(The input)

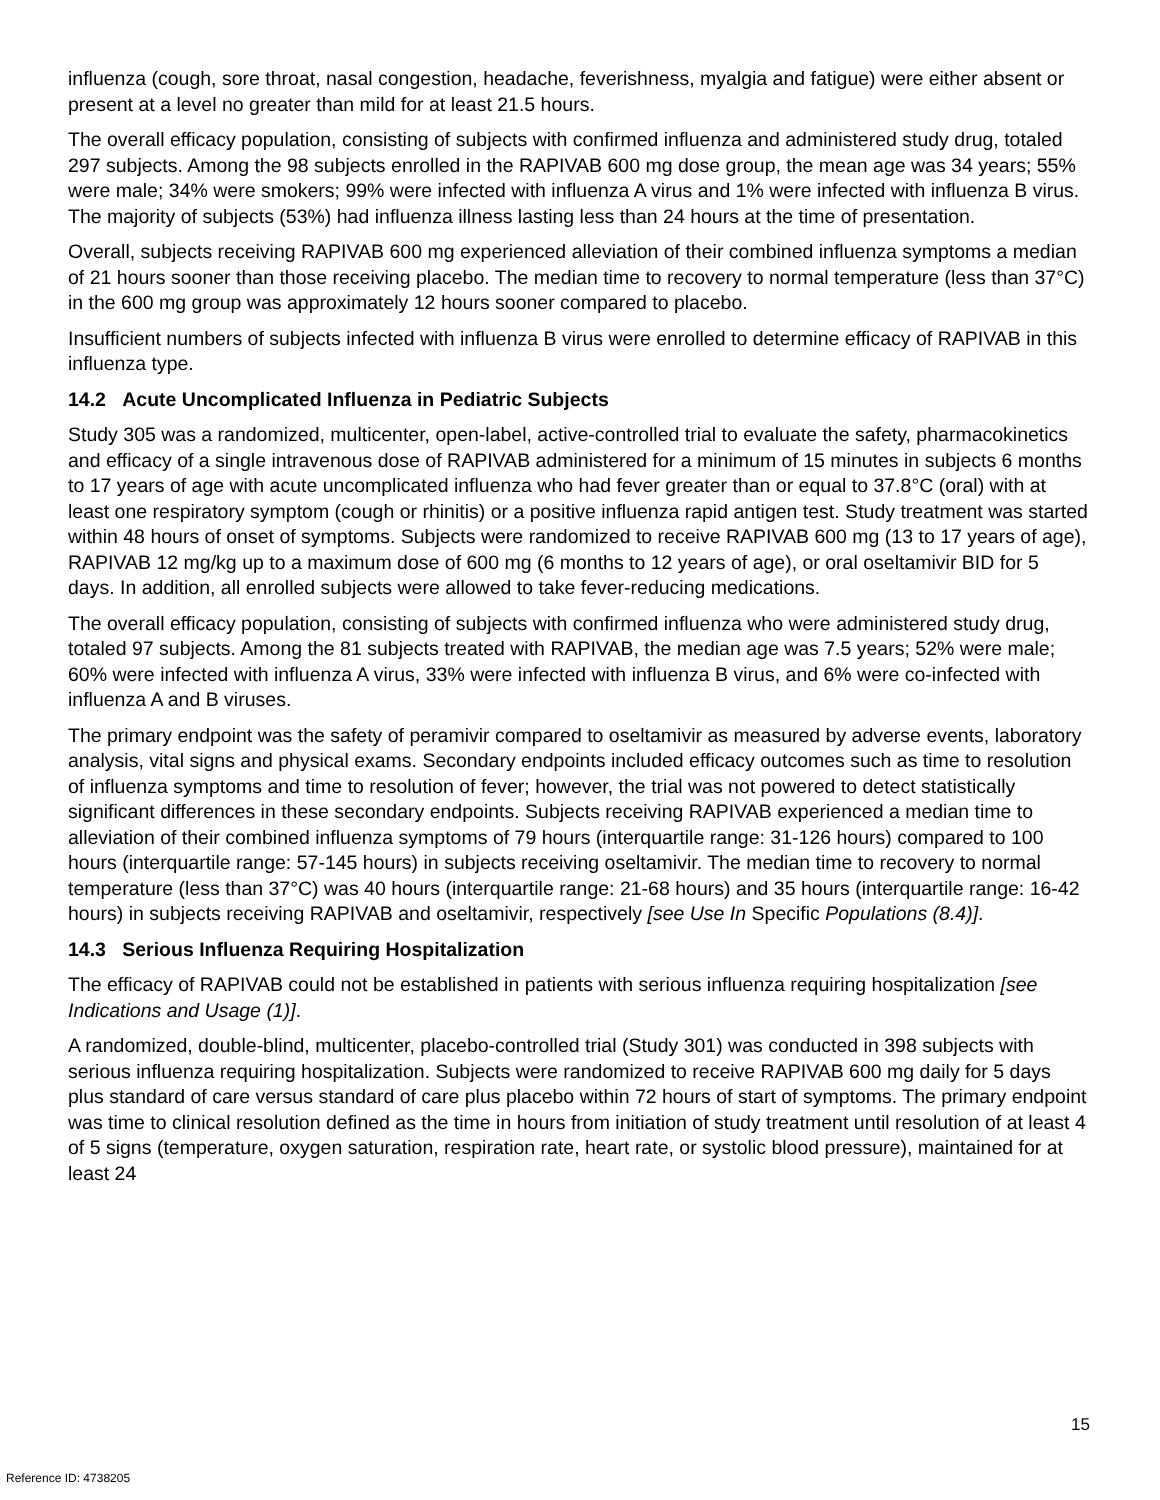influenza (cough, sore throat, nasal congestion, headache, feverishness, myalgia and fatigue) were either absent or present at a level no greater than mild for at least 21.5 hours.
The overall efficacy population, consisting of subjects with confirmed influenza and administered study drug, totaled 297 subjects. Among the 98 subjects enrolled in the RAPIVAB 600 mg dose group, the mean age was 34 years; 55% were male; 34% were smokers; 99% were infected with influenza A virus and 1% were infected with influenza B virus. The majority of subjects (53%) had influenza illness lasting less than 24 hours at the time of presentation.
Overall, subjects receiving RAPIVAB 600 mg experienced alleviation of their combined influenza symptoms a median of 21 hours sooner than those receiving placebo. The median time to recovery to normal temperature (less than 37°C) in the 600 mg group was approximately 12 hours sooner compared to placebo.
Insufficient numbers of subjects infected with influenza B virus were enrolled to determine efficacy of RAPIVAB in this influenza type.
14.2 Acute Uncomplicated Influenza in Pediatric Subjects
Study 305 was a randomized, multicenter, open-label, active-controlled trial to evaluate the safety, pharmacokinetics and efficacy of a single intravenous dose of RAPIVAB administered for a minimum of 15 minutes in subjects 6 months to 17 years of age with acute uncomplicated influenza who had fever greater than or equal to 37.8°C (oral) with at least one respiratory symptom (cough or rhinitis) or a positive influenza rapid antigen test. Study treatment was started within 48 hours of onset of symptoms. Subjects were randomized to receive RAPIVAB 600 mg (13 to 17 years of age), RAPIVAB 12 mg/kg up to a maximum dose of 600 mg (6 months to 12 years of age), or oral oseltamivir BID for 5 days. In addition, all enrolled subjects were allowed to take fever-reducing medications.
The overall efficacy population, consisting of subjects with confirmed influenza who were administered study drug, totaled 97 subjects. Among the 81 subjects treated with RAPIVAB, the median age was 7.5 years; 52% were male; 60% were infected with influenza A virus, 33% were infected with influenza B virus, and 6% were co-infected with influenza A and B viruses.
The primary endpoint was the safety of peramivir compared to oseltamivir as measured by adverse events, laboratory analysis, vital signs and physical exams. Secondary endpoints included efficacy outcomes such as time to resolution of influenza symptoms and time to resolution of fever; however, the trial was not powered to detect statistically significant differences in these secondary endpoints. Subjects receiving RAPIVAB experienced a median time to alleviation of their combined influenza symptoms of 79 hours (interquartile range: 31-126 hours) compared to 100 hours (interquartile range: 57-145 hours) in subjects receiving oseltamivir. The median time to recovery to normal temperature (less than 37°C) was 40 hours (interquartile range: 21-68 hours) and 35 hours (interquartile range: 16-42 hours) in subjects receiving RAPIVAB and oseltamivir, respectively [see Use In Specific Populations (8.4)].
14.3 Serious Influenza Requiring Hospitalization
The efficacy of RAPIVAB could not be established in patients with serious influenza requiring hospitalization [see Indications and Usage (1)].
A randomized, double-blind, multicenter, placebo-controlled trial (Study 301) was conducted in 398 subjects with serious influenza requiring hospitalization. Subjects were randomized to receive RAPIVAB 600 mg daily for 5 days plus standard of care versus standard of care plus placebo within 72 hours of start of symptoms. The primary endpoint was time to clinical resolution defined as the time in hours from initiation of study treatment until resolution of at least 4 of 5 signs (temperature, oxygen saturation, respiration rate, heart rate, or systolic blood pressure), maintained for at least 24
15
Reference ID: 4738205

(End The input)

Output exactly the lines from the first line of the records through the line containing "Study 305 was". Leave out every picture.

Exercise output -
influenza (cough, sore throat, nasal congestion, headache, feverishness, myalgia and fatigue) were either absent or present at a level no greater than mild for at least 21.5 hours.
The overall efficacy population, consisting of subjects with confirmed influenza and administered study drug, totaled 297 subjects. Among the 98 subjects enrolled in the RAPIVAB 600 mg dose group, the mean age was 34 years; 55% were male; 34% were smokers; 99% were infected with influenza A virus and 1% were infected with influenza B virus. The majority of subjects (53%) had influenza illness lasting less than 24 hours at the time of presentation.
Overall, subjects receiving RAPIVAB 600 mg experienced alleviation of their combined influenza symptoms a median of 21 hours sooner than those receiving placebo. The median time to recovery to normal temperature (less than 37°C) in the 600 mg group was approximately 12 hours sooner compared to placebo.
Insufficient numbers of subjects infected with influenza B virus were enrolled to determine efficacy of RAPIVAB in this influenza type.
14.2 Acute Uncomplicated Influenza in Pediatric Subjects
Study 305 was a randomized, multicenter, open-label, active-controlled trial to evaluate the safety, pharmacokinetics and efficacy of a single intravenous dose of RAPIVAB administered for a minimum of 15 minutes in subjects 6 months to 17 years of age with acute uncomplicated influenza who had fever greater than or equal to 37.8°C (oral) with at least one respiratory symptom (cough or rhinitis) or a positive influenza rapid antigen test. Study treatment was started within 48 hours of onset of symptoms. Subjects were randomized to receive RAPIVAB 600 mg (13 to 17 years of age), RAPIVAB 12 mg/kg up to a maximum dose of 600 mg (6 months to 12 years of age), or oral oseltamivir BID for 5 days. In addition, all enrolled subjects were allowed to take fever-reducing medications.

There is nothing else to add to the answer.